Your brand is not my [$friend_name$]
It’s easy to blame Innocent smoothies, who might be the ones who started this trend, but I think the UX, brand, marketing and copywriting people at brands who are doing this now should take responsibility.
Your brand is not my friend. 15 years ago, you could adopt a chummy tone-of-voice and it was disarming. It cut through. Now, it’s the way everyone speaks, and it’s just alienating. So stop doing it. Find an authentic voice for your brand; don’t just copy what once worked for someone else.
It’s hardly news that this approach to branding is now tiresome in its ubiquity. What is interesting – and especially dangerous for the brands that still engage in this behaviour – is that technology, in its brutal reductiveness and clumsy algorithms, cuts against the very friendship brands are trying to strike up with their ‘approachable’ copy.
Here’s a screenshot from the Waitrose product page for Tyrells crisps. The product information box – as with all the products they sell – contains the copy scraped from the back of the packet. No doubt when this was rendered on the packet in a retro artisinal font, the brand manager signed it off without hesitation. Rendered into an interminable string of stereotype-mining, cod-British cliches, the message is fatally undercut. Try reading this without gnawing your own fist:
A smoky seaside special to warm the cockles. Gluten free – just in case you were wondering. Nothing artificial – MSG no thank you. Vegan friendly – free from animals. Beach barbecue seasoned potato crisps. Windbreaks at the ready! Here’s a suitably smoky tribute to the jolly optimism of the English seaside barbecue. Chin up chaps, it might not rain. And if you like these keep your eyes peeled for our magnificent vegetable crisps. Just a few quick potato-shaped words to kick things off. We’re Tyrrells of Tyrells Court Farm and we make fine English crisps from local Herefordshire potatoes. We cook them by hand in small batches and we always leave the jackets on. We reckon they’re rather special – dig in and let us know what you think. Coin Us a Caption! Now, we don’t know about you, but when we see an eccentric old photograph – like the one on the front of this bag – we can’t help but dream up a silly caption. If you’re the same, don’t suffer in silence, unleash your wit at www.tyrrellscrisps.com/caption. After 15 years the spark still hadn’t died for Vera and Dobbin. The Tyrrells Alternative Five-A-Day. Steamed broccoli, herbal tea, sit-ups: nothing terribly wrong with any of those (in moderation). But there is such a thing as taking it too far, you know. Which is why we came up with our own lifestyle guide, an alternative five-a-day. It’s simple list of things to keep your spirits up. Well it works for us! A pot of potato salad in the rain. A flask of hot tea. A game of beach cricket. A good dollop of barbecue relish. A pack of proper English crisps
The cloying chumminess of the copy is only surpassed by the looming inevitability of the caption competition. Yes, they want to be your friend, but they’d rather you did it in a way that moved the needle on their engagement metrics please.
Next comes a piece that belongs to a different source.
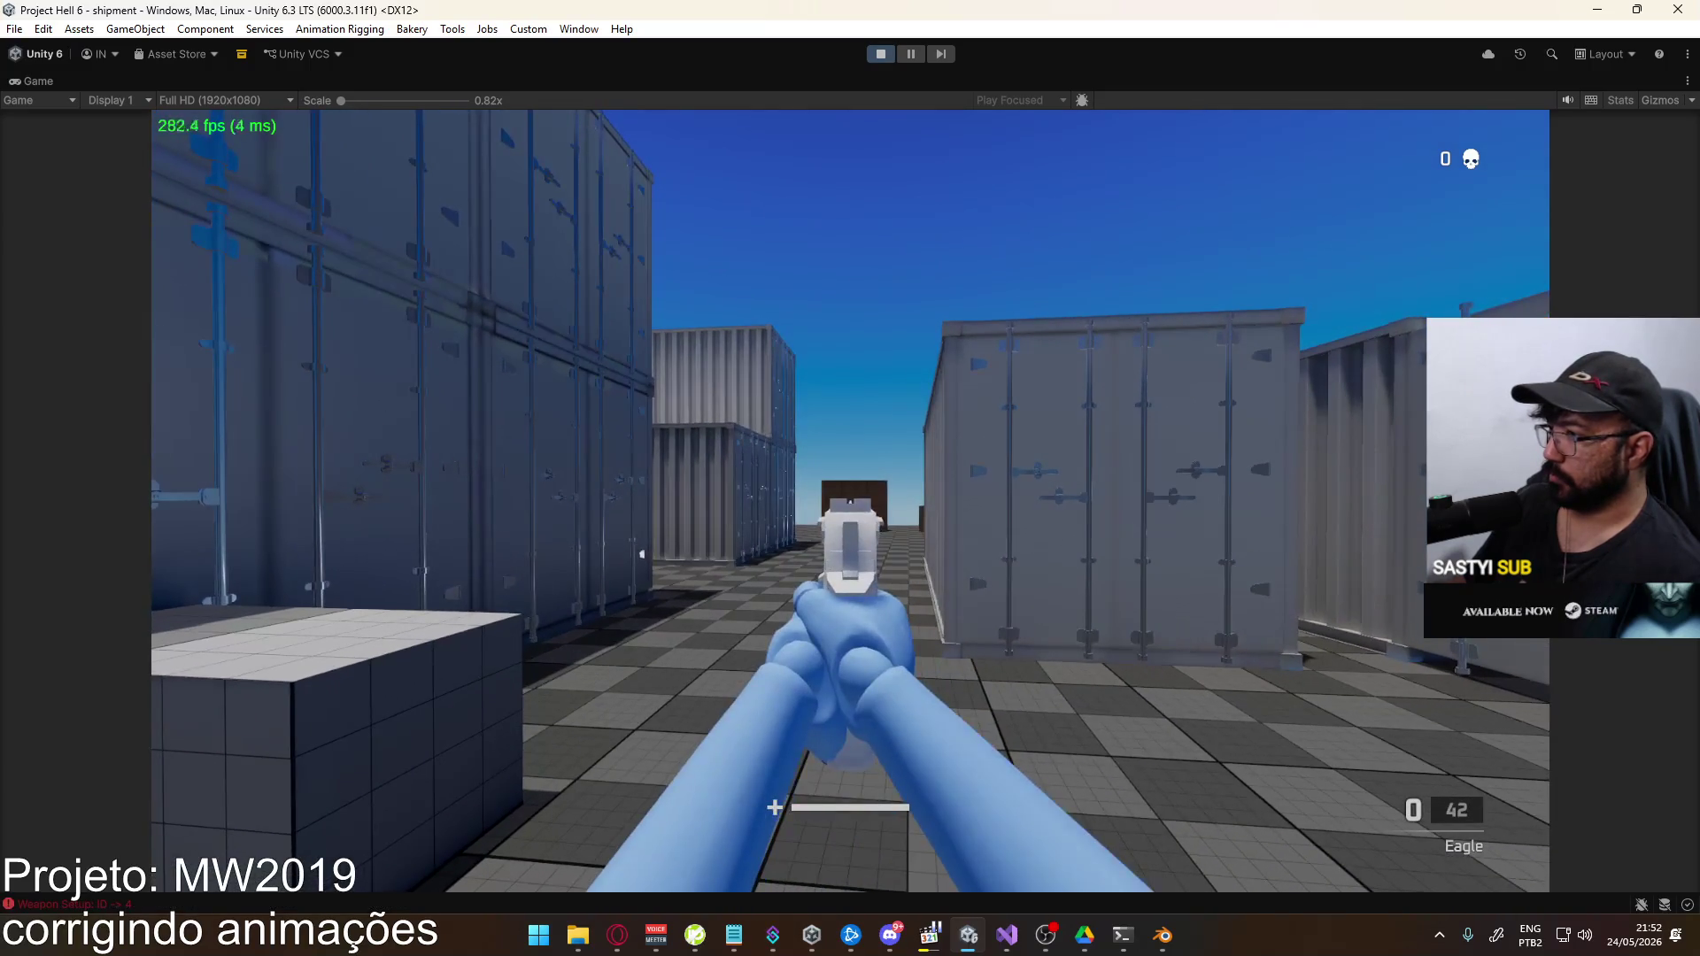
pyautogui.press('w')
And here’s an email from Naked Wines, who I just signed up with. I used the standard £20-off sweetener everyone gets, so I could hardly be described as a loyal, valuable, or ‘best’ customer. But no, somewhere in the filtering rules of their CRM software, a flag has been set. It even says so in the footer.
We’re sending you this e–mail because you are one of our best customers.
It doesn’t matter how interesting the content might be, this little algorithmic glitch has planted the seed of inauthenticity in my mind. They’re trying to make me feel special (“you’re part of a select group with exclusive priority access”, “you’ve earned it”, etc.) in order to sell me something. Now everything I read from Naked is tainted with that impression.
The rules have changed. Last week, P&G announced it was cutting 100 brands from its portfolio. The old rule for FMCG brands was: Dominate the supermarket shelf. For a company like P&G, a strategy that worked was to saturate very category with their own brands, strike favourable shelf space deals with supermarkets, and build recognition with mass-market advertising. That doesn’t work anymore. You can’t own the shelf on Amazon or Google, it’s infinitely large.
Following Lafley’s return to the helm in 2013, P&G are responding by refocusing on the very big and the emerging brands, and cutting out the unprofitable middle. Lafley has considerable reputation as an innovator – someone who can see when the rules have changed, and has the power to alter the course of an entire company. Not every organisaton or brand has someone like that who can see and respond to changing conditions. But we all contribute to decisions about how our products and services are packaged and communicated to consumers, fans, and collaborators. So let’s treat people with respect, speak authentically, and consider what that means when messages are filtered, personalised, re-rendered and re-published by the technologies that mediate our relationships.